* **Data supplied**:
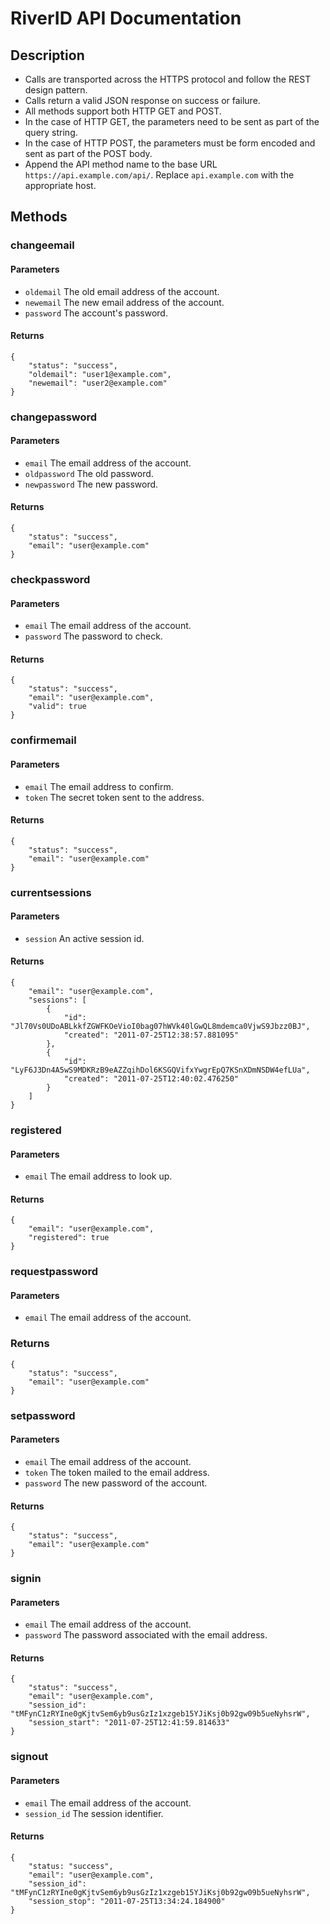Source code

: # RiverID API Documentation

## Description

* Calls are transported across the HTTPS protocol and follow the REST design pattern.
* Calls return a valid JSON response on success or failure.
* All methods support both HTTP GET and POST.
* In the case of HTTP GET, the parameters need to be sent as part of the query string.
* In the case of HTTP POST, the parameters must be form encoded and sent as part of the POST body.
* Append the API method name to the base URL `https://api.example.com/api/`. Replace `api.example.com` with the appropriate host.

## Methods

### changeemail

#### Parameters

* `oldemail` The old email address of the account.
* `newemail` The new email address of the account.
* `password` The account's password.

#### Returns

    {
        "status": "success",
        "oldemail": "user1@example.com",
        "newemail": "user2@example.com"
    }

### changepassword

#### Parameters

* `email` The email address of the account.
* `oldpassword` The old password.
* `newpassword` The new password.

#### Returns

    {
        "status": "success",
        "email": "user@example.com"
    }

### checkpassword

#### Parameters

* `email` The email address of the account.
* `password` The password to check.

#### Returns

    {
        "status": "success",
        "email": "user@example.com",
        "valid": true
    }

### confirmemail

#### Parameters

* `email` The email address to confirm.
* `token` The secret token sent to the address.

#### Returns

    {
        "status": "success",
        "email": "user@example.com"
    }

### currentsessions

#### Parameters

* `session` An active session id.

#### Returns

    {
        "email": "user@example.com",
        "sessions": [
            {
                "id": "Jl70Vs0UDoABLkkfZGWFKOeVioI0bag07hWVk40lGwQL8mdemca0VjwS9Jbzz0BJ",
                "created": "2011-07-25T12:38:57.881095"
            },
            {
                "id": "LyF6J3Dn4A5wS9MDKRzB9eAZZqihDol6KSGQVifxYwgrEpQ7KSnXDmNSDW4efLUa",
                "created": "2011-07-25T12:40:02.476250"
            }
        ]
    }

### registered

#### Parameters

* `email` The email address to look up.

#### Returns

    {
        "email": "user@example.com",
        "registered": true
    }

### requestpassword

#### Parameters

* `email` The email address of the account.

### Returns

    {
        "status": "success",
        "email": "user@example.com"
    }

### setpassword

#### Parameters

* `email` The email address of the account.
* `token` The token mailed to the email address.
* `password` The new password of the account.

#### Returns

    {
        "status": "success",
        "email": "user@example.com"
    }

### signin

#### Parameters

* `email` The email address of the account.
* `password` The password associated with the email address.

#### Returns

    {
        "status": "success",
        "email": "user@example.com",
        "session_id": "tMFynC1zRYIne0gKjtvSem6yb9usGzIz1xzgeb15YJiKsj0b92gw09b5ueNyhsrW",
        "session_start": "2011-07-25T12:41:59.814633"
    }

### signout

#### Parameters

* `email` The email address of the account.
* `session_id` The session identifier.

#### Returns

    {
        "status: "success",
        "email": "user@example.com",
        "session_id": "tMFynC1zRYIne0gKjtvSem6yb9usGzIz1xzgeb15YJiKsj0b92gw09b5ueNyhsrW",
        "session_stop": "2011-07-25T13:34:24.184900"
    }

* **What to produce**:
Return every line from the material that contains the word "created".

* **Reply to the task**:
                "created": "2011-07-25T12:38:57.881095"
                "created": "2011-07-25T12:40:02.476250"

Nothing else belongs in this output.